In this guest blog, Katie Harron, Difei Shi and Joseph Lam from UCL Great Ormond Street Institute of Child Health explain the importance of linking data across public services, and how ECHILD (Education and Child Health Insights from Linked Data) can be used to understand the complex relationship between child health and education.


Administrative data is created when people interact with public services, such as schools, the NHS, legal or benefits systems. Linking this data together is extremely valuable, as it helps us develop a holistic understanding of individuals’ interactions with public services. Linking longitudinal data, from birth to young adulthood, is incredibly informative. Researchers bring together different pieces of the jigsaw to create a bigger picture of people’s needs, and every additional piece of information helps. Using data in this way allows people to understand how different parts of lives fit together, and ultimately allows leaders to make decisions in a more joined up way.

People putting jigsaw pieces together to spell the word needs


In particular, health and education are different parts of childhood that are inextricably linked. A child with a chronic health condition may miss school due to frequent hospitalisations, and might therefore need extra support within the education system. Hospital admissions for young people with stress-related diagnoses – an early warning for mental health issues - are more common during term-time than school holidays.

ECHILD (Education and Child Health Insights from Linked Data), is a linkable collection of longitudinal, administrative datasets from NHS services, all state school education and children’s social care services for the whole population of children and young people in England. We’re using ECHILD to understand the complex inter-relationships between child health and education.

What research is being done using ECHILD?

We’ve been using ECHILD to answer a broad range of research questions, from looking at whether special educational needs provision in schools can improve health outcomes, and how chronic liver disease in childhood might be related to cognitive development, to how changes to child benefits might influence child health and school readiness.

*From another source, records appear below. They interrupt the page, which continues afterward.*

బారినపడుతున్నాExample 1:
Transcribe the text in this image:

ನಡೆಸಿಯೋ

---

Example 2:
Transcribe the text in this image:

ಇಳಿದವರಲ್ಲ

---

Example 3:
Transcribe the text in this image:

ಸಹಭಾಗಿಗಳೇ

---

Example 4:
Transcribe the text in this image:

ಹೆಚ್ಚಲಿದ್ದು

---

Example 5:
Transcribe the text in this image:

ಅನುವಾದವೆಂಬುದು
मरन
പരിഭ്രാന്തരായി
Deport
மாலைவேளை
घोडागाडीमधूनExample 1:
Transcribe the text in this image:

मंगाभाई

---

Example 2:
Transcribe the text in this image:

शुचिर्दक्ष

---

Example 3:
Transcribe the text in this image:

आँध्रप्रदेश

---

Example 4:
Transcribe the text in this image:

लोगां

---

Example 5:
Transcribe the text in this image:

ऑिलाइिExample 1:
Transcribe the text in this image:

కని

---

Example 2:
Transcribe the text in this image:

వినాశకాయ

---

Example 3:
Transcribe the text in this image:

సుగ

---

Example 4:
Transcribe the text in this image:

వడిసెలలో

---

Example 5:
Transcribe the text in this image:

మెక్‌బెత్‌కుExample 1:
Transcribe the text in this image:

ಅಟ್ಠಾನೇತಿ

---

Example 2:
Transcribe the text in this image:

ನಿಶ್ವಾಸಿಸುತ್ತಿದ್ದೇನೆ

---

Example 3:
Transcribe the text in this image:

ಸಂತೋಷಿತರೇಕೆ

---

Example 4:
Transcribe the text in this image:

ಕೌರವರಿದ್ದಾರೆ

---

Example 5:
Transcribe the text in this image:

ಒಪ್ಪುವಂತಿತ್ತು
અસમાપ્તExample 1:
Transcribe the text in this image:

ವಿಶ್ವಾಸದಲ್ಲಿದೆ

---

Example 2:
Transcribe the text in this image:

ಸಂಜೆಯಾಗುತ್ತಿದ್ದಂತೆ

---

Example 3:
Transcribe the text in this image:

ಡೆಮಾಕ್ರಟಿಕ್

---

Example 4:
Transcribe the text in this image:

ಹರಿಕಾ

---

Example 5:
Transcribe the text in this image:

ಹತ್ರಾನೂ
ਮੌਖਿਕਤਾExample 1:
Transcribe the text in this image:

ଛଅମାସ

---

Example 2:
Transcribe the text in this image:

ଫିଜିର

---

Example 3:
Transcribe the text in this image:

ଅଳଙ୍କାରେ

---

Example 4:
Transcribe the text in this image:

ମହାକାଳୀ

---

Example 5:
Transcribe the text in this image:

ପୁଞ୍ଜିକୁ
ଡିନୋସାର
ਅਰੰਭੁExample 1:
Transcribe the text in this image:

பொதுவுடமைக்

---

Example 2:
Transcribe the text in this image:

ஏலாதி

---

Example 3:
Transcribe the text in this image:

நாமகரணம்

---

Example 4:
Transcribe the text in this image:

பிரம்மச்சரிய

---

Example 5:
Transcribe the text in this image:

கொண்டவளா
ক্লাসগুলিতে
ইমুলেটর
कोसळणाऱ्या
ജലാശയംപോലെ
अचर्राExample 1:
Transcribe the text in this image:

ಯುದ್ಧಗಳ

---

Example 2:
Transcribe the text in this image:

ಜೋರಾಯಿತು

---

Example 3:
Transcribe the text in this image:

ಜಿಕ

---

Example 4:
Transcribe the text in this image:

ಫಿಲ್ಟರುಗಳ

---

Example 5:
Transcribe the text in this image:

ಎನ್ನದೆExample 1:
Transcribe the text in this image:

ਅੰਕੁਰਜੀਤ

One of the first studies conducted with ECHILD aimed to evaluate the relationship between gestational age at birth and educational progress in primary school. We found that children born early (before 37 weeks of gestation) are less likely than their peers to achieve expected levels of attainment, and more likely to have Special Educational Needs. These effects persist all the way through primary school.

A baby, toddler and child with arrows between them that say growth

Insights generated by research using ECHILD have the potential to shape policies and inform how services are provided to children and families. Because this data covers such a large part of the population in England (~20 million children born from September 1984), it includes anyone in this group who attends NHS services or state schools. That means we have the numbers to look at rare diseases and outcomes.

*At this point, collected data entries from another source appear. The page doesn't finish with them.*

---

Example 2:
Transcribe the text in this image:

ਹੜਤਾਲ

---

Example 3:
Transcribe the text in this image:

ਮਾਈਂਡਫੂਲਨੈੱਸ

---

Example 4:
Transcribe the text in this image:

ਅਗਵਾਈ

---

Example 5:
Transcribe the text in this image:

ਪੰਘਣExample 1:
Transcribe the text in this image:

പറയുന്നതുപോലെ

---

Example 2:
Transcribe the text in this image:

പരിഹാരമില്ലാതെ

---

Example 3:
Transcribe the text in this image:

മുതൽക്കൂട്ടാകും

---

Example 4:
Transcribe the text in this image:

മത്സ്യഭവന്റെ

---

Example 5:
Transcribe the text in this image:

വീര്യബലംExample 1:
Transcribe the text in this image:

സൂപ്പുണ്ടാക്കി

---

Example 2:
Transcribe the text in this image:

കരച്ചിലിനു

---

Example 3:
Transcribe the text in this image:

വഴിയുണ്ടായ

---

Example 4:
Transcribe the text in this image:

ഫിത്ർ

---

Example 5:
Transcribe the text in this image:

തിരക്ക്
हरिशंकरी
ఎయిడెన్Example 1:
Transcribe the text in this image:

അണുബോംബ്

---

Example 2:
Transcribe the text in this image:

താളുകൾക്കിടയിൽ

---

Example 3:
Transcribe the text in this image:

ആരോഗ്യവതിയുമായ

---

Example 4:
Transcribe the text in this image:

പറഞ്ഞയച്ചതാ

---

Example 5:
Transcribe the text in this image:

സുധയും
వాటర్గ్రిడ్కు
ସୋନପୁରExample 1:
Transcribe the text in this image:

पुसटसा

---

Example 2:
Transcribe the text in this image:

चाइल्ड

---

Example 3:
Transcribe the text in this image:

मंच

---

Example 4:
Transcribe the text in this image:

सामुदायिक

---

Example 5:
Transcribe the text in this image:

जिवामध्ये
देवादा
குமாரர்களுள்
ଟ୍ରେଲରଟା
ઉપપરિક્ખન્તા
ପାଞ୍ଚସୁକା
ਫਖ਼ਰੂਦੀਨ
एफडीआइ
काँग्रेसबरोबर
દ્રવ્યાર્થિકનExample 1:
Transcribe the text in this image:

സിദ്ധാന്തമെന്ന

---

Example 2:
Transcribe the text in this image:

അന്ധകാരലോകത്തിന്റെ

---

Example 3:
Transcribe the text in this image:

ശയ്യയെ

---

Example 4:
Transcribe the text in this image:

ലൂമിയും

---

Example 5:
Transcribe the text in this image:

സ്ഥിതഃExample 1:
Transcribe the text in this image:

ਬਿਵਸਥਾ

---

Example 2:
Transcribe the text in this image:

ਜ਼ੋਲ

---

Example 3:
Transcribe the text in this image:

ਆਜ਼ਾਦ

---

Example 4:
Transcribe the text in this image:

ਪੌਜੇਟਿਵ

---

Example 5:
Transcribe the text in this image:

We can also include people who are less often captured in traditional research – for example those in contact with social care services, or those with mental health conditions. Using this data can facilitate research that is relevant to the whole population and informative to policy makers. We can answer questions about how best to intervene, when, and with whom, to support children’s health and education.

What type of data is involved?

ECHILD links together two key administrative data sources:

  • The National Pupil Database – which holds a wide range of information about students who attend schools and colleges in England, and children who use social care services.
  • Hospital Episode Statistics – which includes information on hospital admissions, A&E attendances and outpatient appointments in NHS hospitals in England.

ECHILD also holds information on mental health services, maternity services, and community services. The ECHILD Database is de-identified, meaning it does not contain any information that immediately identifies a person. For example, it does not include names, addresses, dates of birth, or NHS numbers.

A door that says 'data' with a stop sign underneath and someone opening it with a key

How are we involving the public?

We work closely with patient, pupil, parent and public engagement groups to understand different views and priorities on the use of linked health, education and social care data for research. Find out more about our public engagement activities and share your voices here.

Who funds and collaborates on this work?

The ECHILD project is led by University College London in collaboration with the London School of Hygiene & Tropical Medicine and the Institute for Fiscal Studies, in partnership with the Department of Health and Social Care and the Department for Education, working with NHS England and the Office for National Statistics, funded by ADR UK.